#Exercise: Training a RNN/LSTM/GRU model

## Task 1: Train RNN/LSTM/GRU model

*datasets* is a lightweight library from Hugging Face. It provides ready-to-use NLP datasets. You can load, process, and share datasets with just a few lines of code.

In [None]:
#load the ag_news dataset
from datasets import load_dataset
import numpy a
dataset = load_dataset("ag_news")

AG's corpus of news articles is a collection of more than 1 million news articles. The AG's news topic classification dataset [1] is constructed by choosing 4 largest classes from the original corpus. Each class contains 30,000 training samples and 1,900 testing samples. The total number of training samples is 120,000 and testing 7,600.

[1]  Xiang Zhang, Junbo Zhao, Yann LeCun. 2015. Character-level Convolutional Networks for Text Classification. Proceedings in Advances in Neural Information Processing Systems 28 (NIPS 2015).

An example of dataset looks as follows:

{
    "label": 3,
    "text": "New iPad released Just like every other September, this one is no different. Apple is planning to release a bigger, heavier, fatter iPad that..."
}

text: a string feature.

label: a classification label, with possible values including World (0), Sports (1), Business (2), Sci/Tech (3).

We analyze the training split of the dataset:

- **Shape**: The dataset contains `(num_rows, num_features)` entries.  
- **Average text length**: On average, each sample contains around *X words*.  
- **Label distribution**: The dataset labels are imbalanced/balanced with counts as follows: `{label: count, ...}`.  

In [None]:

train_data = dataset["train"]

# Number of rows and columns (features)
shape = (len(train_data), len(train_data.features))

# Calculate average text length (in words)
avg_len = np.mean([len(x.split()) for x in train_data["text"]])
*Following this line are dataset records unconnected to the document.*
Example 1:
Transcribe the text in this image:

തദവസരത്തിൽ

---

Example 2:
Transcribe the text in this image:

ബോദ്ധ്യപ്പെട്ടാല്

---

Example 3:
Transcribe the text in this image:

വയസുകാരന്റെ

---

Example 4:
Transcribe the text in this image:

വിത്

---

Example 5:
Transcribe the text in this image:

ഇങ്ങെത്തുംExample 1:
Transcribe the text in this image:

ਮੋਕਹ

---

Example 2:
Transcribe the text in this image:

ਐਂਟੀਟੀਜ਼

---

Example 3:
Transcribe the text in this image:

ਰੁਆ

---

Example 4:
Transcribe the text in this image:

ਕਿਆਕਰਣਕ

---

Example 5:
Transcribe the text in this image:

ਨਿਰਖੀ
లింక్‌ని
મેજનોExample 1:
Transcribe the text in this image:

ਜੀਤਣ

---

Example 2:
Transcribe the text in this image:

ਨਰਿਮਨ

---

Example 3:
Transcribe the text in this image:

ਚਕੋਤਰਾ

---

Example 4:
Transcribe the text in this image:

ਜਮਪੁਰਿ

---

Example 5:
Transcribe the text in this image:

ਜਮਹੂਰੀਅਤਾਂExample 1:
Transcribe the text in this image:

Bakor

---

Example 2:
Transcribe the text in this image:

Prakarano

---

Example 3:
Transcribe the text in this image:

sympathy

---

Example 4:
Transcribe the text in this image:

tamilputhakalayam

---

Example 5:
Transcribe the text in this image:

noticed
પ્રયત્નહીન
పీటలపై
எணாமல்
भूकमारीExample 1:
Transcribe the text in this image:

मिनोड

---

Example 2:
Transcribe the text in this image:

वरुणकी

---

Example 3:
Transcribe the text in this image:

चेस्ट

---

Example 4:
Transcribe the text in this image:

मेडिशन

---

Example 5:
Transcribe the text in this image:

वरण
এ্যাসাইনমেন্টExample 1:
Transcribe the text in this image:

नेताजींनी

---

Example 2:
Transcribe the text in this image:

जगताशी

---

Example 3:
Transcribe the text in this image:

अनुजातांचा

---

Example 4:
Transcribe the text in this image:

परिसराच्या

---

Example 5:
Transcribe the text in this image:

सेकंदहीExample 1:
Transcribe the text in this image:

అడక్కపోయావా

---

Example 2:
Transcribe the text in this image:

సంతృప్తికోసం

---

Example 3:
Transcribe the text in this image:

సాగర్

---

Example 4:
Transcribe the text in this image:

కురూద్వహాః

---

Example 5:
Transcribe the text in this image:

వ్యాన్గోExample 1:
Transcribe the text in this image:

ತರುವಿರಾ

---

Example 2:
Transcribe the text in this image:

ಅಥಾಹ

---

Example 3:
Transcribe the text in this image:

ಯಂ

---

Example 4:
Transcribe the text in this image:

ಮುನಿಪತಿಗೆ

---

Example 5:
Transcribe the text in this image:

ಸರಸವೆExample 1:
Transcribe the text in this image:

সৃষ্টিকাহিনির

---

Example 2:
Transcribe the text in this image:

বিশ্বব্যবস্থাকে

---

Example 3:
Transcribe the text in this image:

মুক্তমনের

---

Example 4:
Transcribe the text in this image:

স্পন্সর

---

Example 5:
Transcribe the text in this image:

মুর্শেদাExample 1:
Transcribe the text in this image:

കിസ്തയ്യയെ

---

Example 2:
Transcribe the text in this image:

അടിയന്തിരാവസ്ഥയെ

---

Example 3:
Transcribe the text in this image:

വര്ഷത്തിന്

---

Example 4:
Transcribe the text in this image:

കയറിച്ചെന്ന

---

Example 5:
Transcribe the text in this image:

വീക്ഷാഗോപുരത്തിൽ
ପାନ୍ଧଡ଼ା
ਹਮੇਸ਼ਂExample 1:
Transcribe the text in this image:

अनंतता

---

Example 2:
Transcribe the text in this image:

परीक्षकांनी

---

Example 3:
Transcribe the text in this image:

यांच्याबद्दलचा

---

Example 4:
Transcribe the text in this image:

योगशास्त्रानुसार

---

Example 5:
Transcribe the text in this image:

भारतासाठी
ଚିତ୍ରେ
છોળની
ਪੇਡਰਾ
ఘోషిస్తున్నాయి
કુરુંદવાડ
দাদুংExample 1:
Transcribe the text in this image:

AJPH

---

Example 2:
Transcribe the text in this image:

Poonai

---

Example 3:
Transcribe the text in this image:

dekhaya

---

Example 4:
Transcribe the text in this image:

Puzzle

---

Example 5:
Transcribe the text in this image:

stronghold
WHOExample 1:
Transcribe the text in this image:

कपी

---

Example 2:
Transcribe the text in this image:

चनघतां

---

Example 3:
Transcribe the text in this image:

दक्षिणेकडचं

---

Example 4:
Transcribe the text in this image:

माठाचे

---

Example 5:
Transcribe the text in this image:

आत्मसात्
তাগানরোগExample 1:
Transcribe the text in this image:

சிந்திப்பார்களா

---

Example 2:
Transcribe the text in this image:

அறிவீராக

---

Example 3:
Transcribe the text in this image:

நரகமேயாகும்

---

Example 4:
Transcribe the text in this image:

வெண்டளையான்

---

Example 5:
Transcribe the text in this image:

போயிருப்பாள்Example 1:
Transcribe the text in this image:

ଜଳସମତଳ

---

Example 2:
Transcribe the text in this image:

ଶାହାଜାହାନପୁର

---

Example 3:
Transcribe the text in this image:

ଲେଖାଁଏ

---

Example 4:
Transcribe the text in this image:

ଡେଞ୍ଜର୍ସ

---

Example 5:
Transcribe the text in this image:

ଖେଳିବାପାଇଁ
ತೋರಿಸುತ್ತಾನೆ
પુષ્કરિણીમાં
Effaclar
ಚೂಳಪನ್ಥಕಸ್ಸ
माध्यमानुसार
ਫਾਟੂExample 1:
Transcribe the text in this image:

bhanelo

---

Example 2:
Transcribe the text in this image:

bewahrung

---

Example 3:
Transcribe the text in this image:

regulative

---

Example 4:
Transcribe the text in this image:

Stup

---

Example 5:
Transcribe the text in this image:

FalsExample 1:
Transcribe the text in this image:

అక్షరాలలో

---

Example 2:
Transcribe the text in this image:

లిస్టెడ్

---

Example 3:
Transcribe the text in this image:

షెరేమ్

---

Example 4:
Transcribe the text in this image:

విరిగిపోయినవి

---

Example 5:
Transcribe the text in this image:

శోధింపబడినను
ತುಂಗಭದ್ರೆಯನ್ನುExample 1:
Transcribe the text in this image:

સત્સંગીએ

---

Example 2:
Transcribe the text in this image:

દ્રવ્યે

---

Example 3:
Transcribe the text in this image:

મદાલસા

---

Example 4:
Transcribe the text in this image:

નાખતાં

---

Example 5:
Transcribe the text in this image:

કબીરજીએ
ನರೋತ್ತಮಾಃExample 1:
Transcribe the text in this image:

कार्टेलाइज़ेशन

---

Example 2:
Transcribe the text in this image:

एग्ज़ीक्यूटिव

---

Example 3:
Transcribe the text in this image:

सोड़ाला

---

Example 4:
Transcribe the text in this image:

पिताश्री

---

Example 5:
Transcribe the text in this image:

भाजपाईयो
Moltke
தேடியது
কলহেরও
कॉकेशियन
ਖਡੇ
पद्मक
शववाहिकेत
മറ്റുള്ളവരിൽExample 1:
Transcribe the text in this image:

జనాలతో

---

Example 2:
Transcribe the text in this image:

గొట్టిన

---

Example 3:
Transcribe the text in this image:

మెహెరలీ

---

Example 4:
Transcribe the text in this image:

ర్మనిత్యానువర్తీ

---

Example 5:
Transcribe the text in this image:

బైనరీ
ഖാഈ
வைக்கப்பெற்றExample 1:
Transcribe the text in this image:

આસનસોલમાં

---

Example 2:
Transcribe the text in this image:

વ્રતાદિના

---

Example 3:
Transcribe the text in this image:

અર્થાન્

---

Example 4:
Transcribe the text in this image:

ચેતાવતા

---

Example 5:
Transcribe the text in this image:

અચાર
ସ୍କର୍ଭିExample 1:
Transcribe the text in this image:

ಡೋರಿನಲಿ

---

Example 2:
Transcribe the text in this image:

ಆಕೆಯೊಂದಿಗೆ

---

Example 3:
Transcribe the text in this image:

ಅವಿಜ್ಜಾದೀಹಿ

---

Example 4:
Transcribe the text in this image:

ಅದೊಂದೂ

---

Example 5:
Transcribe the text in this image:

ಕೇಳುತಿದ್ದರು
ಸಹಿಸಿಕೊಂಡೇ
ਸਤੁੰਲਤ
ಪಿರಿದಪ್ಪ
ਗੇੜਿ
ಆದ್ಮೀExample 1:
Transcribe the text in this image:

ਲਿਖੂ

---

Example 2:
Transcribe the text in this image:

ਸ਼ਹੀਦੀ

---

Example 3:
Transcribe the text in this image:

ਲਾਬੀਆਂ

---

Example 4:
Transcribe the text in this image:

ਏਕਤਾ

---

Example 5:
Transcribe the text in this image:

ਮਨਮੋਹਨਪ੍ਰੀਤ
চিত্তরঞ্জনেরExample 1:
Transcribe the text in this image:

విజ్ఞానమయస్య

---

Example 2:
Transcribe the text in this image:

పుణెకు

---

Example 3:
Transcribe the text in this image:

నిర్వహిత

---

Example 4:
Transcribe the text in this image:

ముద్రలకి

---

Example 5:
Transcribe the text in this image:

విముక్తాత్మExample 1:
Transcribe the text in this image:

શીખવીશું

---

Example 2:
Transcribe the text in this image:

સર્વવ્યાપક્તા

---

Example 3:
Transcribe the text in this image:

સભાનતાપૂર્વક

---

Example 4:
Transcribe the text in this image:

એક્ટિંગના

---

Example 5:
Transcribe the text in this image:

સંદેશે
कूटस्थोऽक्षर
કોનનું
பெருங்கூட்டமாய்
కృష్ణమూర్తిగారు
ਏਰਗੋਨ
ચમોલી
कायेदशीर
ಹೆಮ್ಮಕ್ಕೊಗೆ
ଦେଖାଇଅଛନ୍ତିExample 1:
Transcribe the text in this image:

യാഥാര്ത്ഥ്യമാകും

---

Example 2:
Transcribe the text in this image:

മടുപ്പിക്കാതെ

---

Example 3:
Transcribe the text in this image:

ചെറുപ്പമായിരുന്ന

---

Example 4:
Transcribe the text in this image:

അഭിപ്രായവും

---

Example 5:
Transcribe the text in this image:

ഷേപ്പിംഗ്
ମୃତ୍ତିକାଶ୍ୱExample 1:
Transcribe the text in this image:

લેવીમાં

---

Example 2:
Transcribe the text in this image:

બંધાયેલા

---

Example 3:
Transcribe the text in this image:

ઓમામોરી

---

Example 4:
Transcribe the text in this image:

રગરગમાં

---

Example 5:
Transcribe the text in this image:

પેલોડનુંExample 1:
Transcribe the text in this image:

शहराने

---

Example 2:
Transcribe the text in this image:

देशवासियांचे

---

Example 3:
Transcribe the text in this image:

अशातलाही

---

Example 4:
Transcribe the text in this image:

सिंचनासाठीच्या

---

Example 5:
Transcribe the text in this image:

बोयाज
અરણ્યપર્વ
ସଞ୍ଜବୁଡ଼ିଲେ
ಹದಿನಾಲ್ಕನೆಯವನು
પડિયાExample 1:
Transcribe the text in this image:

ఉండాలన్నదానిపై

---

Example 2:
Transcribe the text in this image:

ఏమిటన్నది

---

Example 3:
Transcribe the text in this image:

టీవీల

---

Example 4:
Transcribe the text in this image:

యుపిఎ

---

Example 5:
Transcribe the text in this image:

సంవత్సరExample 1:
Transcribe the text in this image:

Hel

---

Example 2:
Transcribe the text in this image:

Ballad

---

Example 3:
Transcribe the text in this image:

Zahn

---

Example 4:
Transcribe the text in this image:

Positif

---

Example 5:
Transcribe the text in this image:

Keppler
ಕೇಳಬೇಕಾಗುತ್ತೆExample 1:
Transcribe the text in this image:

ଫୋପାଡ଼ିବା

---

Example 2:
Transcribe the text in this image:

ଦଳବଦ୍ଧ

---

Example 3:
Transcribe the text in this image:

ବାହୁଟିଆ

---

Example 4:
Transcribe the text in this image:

# Count label distribution
from collections import Counter
label_counts = Counter(train_data["label"])

print (shape, avg_len, label_counts)

(120000, 2) 37.84745 Counter({2: 30000, 3: 30000, 1: 30000, 0: 30000})


### A simple tokenizer

- **Step 1: Load dataset and tokenizer**  
  The AG News dataset is loaded, which contains short news articles classified into four categories.  
  At the same time, a pretrained tokenizer from huggingface *transformer* liberay (or you can also use anything you want) is loaded. This tokenizer breaks text into subword tokens and maps them to numerical IDs.  

- **Step 2: Tokenization and preprocessing**  
  Each piece of text is tokenized using the tokenizer.  
  The text is truncated or padded so that every sequence has exactly 50 tokens.  

- **Step 3: Convert to tensors**  
  The tokenized sequences (`input_ids`) and their labels are converted into PyTorch tensors.  
  These tensors form the inputs (news text as IDs) and outputs (labels 0–3) for the model.  

- **Step 4: Build DataLoaders**  
  The training and test sets are wrapped in PyTorch DataLoader objects.  
  Each DataLoader provides mini-batches of 64 samples at a time.  
  The training DataLoader also shuffles the data so that the model sees the samples in random order each epoch.  

In [None]:
# A simple Tokenizer
from torch.utils.data import DataLoader, TensorDataset
from transformers import AutoTokenizer
import torch
import torch.nn as nn
import torch.optim as optim

tokenizer = AutoTokenizer.from_pretrained("bert-base-uncased")

def encode(batch):
    return tokenizer(
        batch["text"],
        padding="max_length",
        truncation=True,
        max_length=50
    )

dataset = dataset.map(encode, batched=True)


def to_torch_dataset(split):
    return TensorDataset(
        torch.tensor(split["input_ids"], dtype=torch.long),
        torch.tensor(split["label"], dtype=torch.long)
    )

train_dataset = to_torch_dataset(dataset["train"])
test_dataset = to_torch_dataset(dataset["test"])

train_loader = DataLoader(train_dataset, batch_size=64, shuffle=True)
test_loader = DataLoader(test_dataset, batch_size=64)

##Task2: Train RNN Model

- **Class definition (`SimpleRNNClassifier`)**  
  A simple neural network model for text classification using a vanilla RNN.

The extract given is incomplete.